Stuffing Recipe Links

~ Marla Meridith

Join the Conversation

12 thoughts on “Sprouted Wheat Stuffing Balls with Sausage

  1. Marla! I love that you are getting personal with us and sharing stories about your life, family and children. Now we can see the LOVE in your food. No wonder it tastes so good.

  2. Hi Marla!
    The story you recounted about your daughter just left me tearing up. OMG hug them, pray to a god if you believe, don’t you just thank god every day when you feel as if you’re spared, that something could have gone horifically wrong, but that it turned out being fine…that it’s just another bump in the parenting road?! I had a major scare w/ my daughter when she was 18 mos old.
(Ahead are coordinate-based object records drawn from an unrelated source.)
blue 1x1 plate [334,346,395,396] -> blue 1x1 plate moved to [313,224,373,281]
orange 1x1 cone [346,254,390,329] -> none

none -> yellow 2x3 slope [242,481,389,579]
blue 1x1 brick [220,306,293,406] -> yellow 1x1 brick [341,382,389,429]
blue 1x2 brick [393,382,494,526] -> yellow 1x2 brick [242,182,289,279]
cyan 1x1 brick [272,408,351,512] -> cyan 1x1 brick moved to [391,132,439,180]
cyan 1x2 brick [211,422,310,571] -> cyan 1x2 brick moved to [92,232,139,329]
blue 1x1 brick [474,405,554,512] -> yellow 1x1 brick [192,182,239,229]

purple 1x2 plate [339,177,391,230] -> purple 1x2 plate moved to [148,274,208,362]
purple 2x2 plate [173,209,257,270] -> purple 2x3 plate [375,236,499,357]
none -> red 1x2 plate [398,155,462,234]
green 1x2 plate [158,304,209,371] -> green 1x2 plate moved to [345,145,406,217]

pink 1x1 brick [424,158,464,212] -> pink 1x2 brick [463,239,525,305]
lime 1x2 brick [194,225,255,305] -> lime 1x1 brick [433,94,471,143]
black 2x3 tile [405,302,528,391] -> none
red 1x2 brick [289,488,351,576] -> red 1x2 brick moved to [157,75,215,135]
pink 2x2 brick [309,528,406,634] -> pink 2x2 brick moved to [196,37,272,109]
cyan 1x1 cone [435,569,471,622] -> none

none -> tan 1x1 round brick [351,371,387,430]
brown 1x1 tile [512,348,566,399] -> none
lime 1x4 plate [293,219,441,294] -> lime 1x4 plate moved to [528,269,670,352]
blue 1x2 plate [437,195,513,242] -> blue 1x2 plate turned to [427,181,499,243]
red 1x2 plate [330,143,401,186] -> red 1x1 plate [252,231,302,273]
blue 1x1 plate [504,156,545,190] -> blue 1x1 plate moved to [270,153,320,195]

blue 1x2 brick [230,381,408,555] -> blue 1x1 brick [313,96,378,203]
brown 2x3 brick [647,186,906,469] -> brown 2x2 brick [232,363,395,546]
Ended up 4 days in Childrens Hosp in SD and anyway she was and is fine, but those were the longest 4 days of my life and it took me a good 6 mos to even shake it. Anyway my dear, I am a high raw GF vegan but I bet my hubby would like your meatballs 🙂

    1. Each minute becomes an hour when our little ones are hurt or ill. Thanks for your comment. We need to remember that we are all in this together and we support each other always! I am so happy to hear that the “hiccup” you experienced with your little girl ended up being just a bump in the road after all! I gotta get creative and work on some high raw GF vegan recipes. Second thought I will leave that up to you as you are well seasoned at that!

  3. My favorite bread: Ezekiel.
    My sister and I were discussing Andouille sausage yesterday and the fact that we never see it around here. But I really like that recipe and just might spring it on my hubby’s crew who are coming over for dinner Sunday (I’ll use Vegetarian “sausage” and bet no one will notice a different! 🙂 )
    What a great way to serve stuffing!